This ratio measures the pressure on the working population, and even though it has been on the downward trend, it has not changed for much over the past 10 years. It currently stands at 78.9 from 85.24 in 2007. This figure, when compared to those of the European Union (54.92), United States (52.71) and even the Middle East and North Africa (55.13), it is still a source of concern as this ratio is still considered high such that it may not allow for productive investment of income.

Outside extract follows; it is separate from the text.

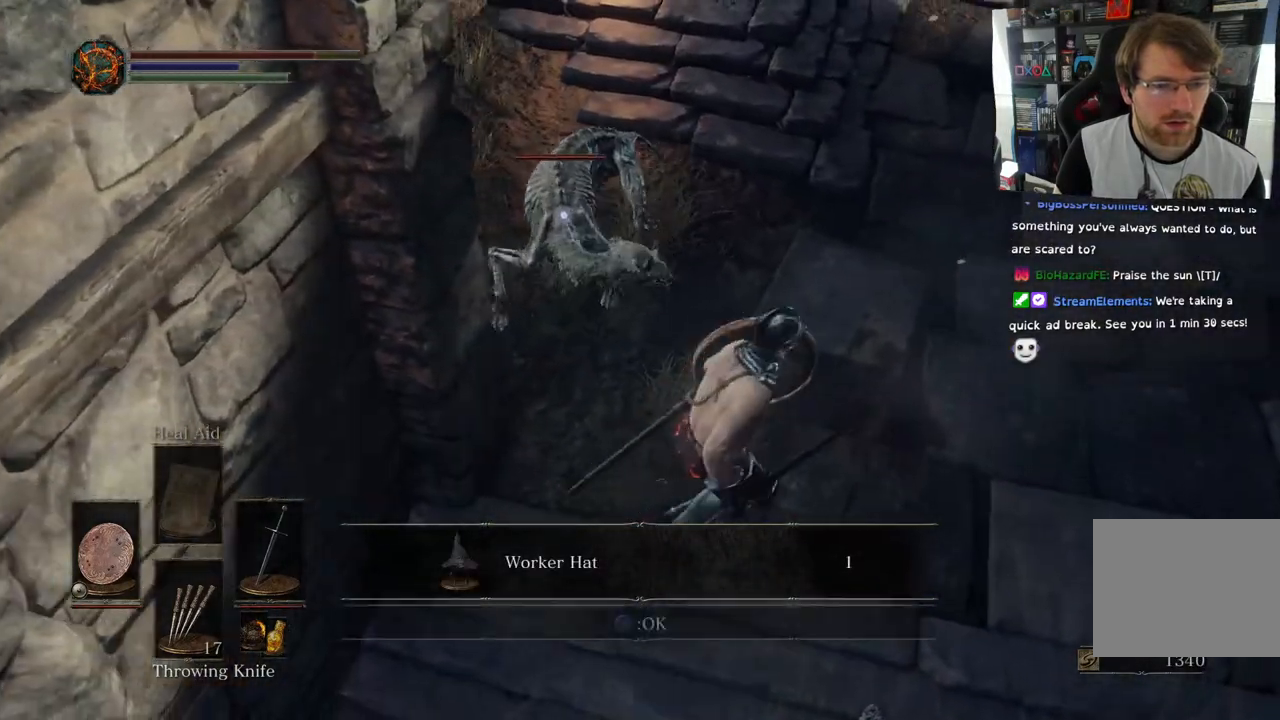
{"buttons": ["L1"], "left_stick": "right", "right_stick": "left", "events": [[17, "left_stick", "right"], [83, "R3", "down"], [200, "R3", "up"], [267, "right_stick", "left"]]}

Figure 4. 6 – Age Dependency Ratio

It can be seen from the graph below that on average, the sub-Saharan Africa is increasingly integrating with the rest of the world. This may be because of the many benefits that have been seen to come with being more open to the rest of the world, economically, technologically and in other similar contexts.

Figure 4. 7 – Globalization

The graph below depicts the Labour Force Participation Rate (LFPR). Starting around 69%, the LFPR shows a sharp decline until about 2013, likely reflecting the impact of the 2008 financial crisis. After reaching its lowest point near 68.2%, the rate gradually recovers, displaying a steady increase with minor fluctuations from 2013 onwards. This trend suggests an initial decrease in workforce participation due to economic challenges, followed by a gradual improvement in economic conditions leading to increased labour market involvement.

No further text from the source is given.